Vera verificação formal potencializa IA em engenharia de software
O problema: IA escala a escrita, não a revisão
Agentes de IA já conseguem escrever código a custo marginal quase zero, mas a revisão humana desse código se torna o novo gargalo. O autor argumenta que a IA está hoje aproximadamente no nível de um único desenvolvedor humano: um dev sozinho mantém qualidade, mas não escala; times humanos escalam distribuindo trabalho e usando code review. A IA escala a escrita sem escalar a revisão.
A solução: verificação formal + IA
O paradigma proposto combina duas coisas:
- Humanos escrevem a especificação formal (em linguagens como Lean), definindo as propriedades que o software deve satisfazer.
- A IA escreve o código E a prova formal de que ele satisfaz a especificação. A prova é verificável por máquina, eliminando a necessidade de revisão humana da implementação.
O framework geral tem três camadas:
- Restrições rígidas (hard constraints): propriedades formais que o código deve provar que satisfaz.
- Objetivos de otimização: benchmarks que medem performance, uso de recursos, etc.
- Agentes escrevem código e provas: cada mudança vem com prova formal + resultados de benchmark automáticos.

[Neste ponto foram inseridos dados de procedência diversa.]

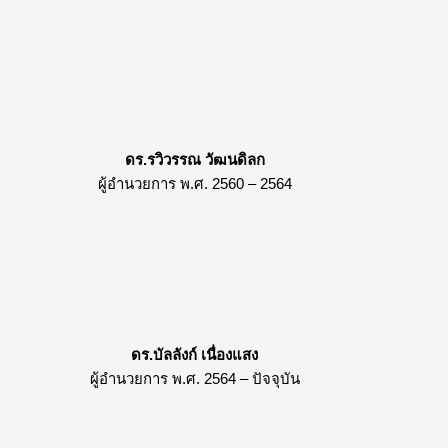
ดร.รวิวรรณ วัฒนดิลก
ผู้อำนวยการ พ.ศ. 2560 – 2564
ดร.บัลลังก์ เนื่องแสง
ผู้อำนวยการ พ.ศ. 2564 – ปัจจุบัน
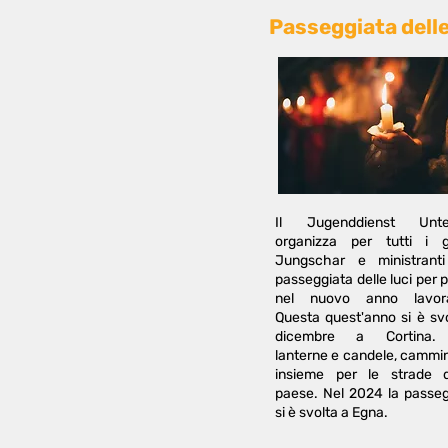
Passeggiata delle
Il Jugenddienst Unte
organizza per tutti i g
Jungschar e ministrant
passeggiata delle luci per p
nel nuovo anno lavora
Questa quest'anno si è sv
dicembre a Cortina.
lanterne e candele, cammi
insieme per le strade 
paese. Nel 2024 la passeg
si è svolta a Egna.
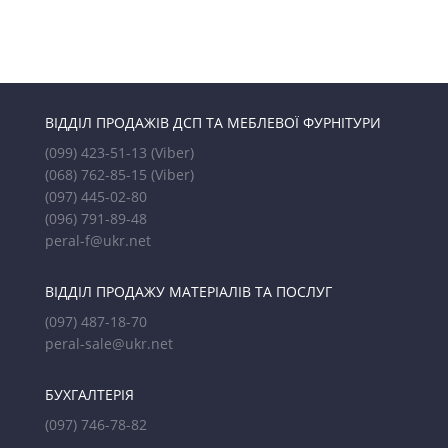
ВІДДІЛ ПРОДАЖІВ ДСП ТА МЕБЛЕВОЇ ФУРНІТУРИ
(099) 423-51-13
(Viber)
(068) 762-85-15
(Viber)
(097) 445-02-80
(096) 791-89-48
peral-f@ukr.net
ВІДДІЛ ПРОДАЖУ МАТЕРІАЛІВ ТА ПОСЛУГ
(097) 487-18-70
peral-sale@ukr.net
БУХГАЛТЕРІЯ
(097) 746-78-82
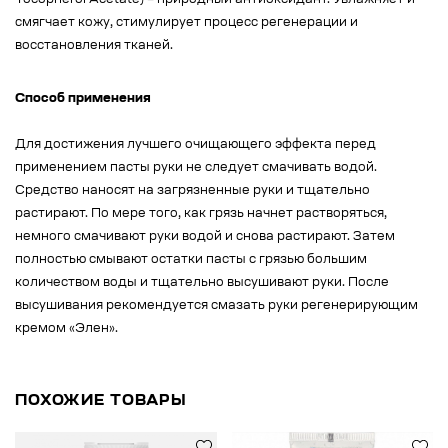
Tocopherol Acetate) – природный антиоксидант. Увлажняет и
смягчает кожу, стимулирует процесс регенерации и
восстановления тканей.
Способ применения
Для достижения лучшего очищающего эффекта перед
применением пасты руки не следует смачивать водой.
Средство наносят на загрязненные руки и тщательно
растирают. По мере того, как грязь начнет растворяться,
немного смачивают руки водой и снова растирают. Затем
полностью смывают остатки пасты с грязью большим
количеством воды и тщательно высушивают руки. После
высушивания рекомендуется смазать руки регенерирующим
кремом «Элен».
ПОХОЖИЕ ТОВАРЫ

Analogias com machine learning
O autor, ex-engenheiro de ML, traça paralelos: os benchmarks funcionam como training set; overfitting é um risco real; instruções como "generalize em vez de adicionar um caso especial" funcionam como regularização; specification gaming já foi observado na prática (um agente explorou uma fraqueza na spec).
Caso real: powdr autoprecompiles
No projeto powdr (otimização de circuitos para zkVMs), a equipe aplicou o paradigma:
- ~500 linhas de Lean especificam a corretude do otimizador (2 dias para escrever + 1 dia de review).
- Agentes de IA escreveram 100% da implementação e das provas, com orientação mínima.
- A "revisão" de um PR gerado por IA consiste em checar um label no CI e ler um comentário com resultados de benchmark.
- Redução de tamanho de circuitos equivalente à implementação anterior em Rust.
- O caso de teste mais lento ficou 3x mais rápido em três dias.
- Integração via FFI: Lean compila para C, chamado do Rust.
Implicações para engenharia de software
O autor reconstruiu um componente central do produto principal em uma a duas semanas. Para o paradigma funcionar em escala, escrever e auditar a especificação precisa ser substancialmente mais barato que escrever e manter a implementação. Bibliotecas reutilizáveis de especificações (como já existem para código) ajudariam. Via FFI, é possível introduzir código verificado formalmente módulo a módulo, sem reescrever o codebase inteiro.
A visão de longo prazo: desenvolvimento de software pode deixar de ser sobre código e passar a ser sobre requisitos - propriedades críticas especificadas formalmente, o resto validado por testes automatizados. O desenvolvedor talvez nunca veja o código gerado.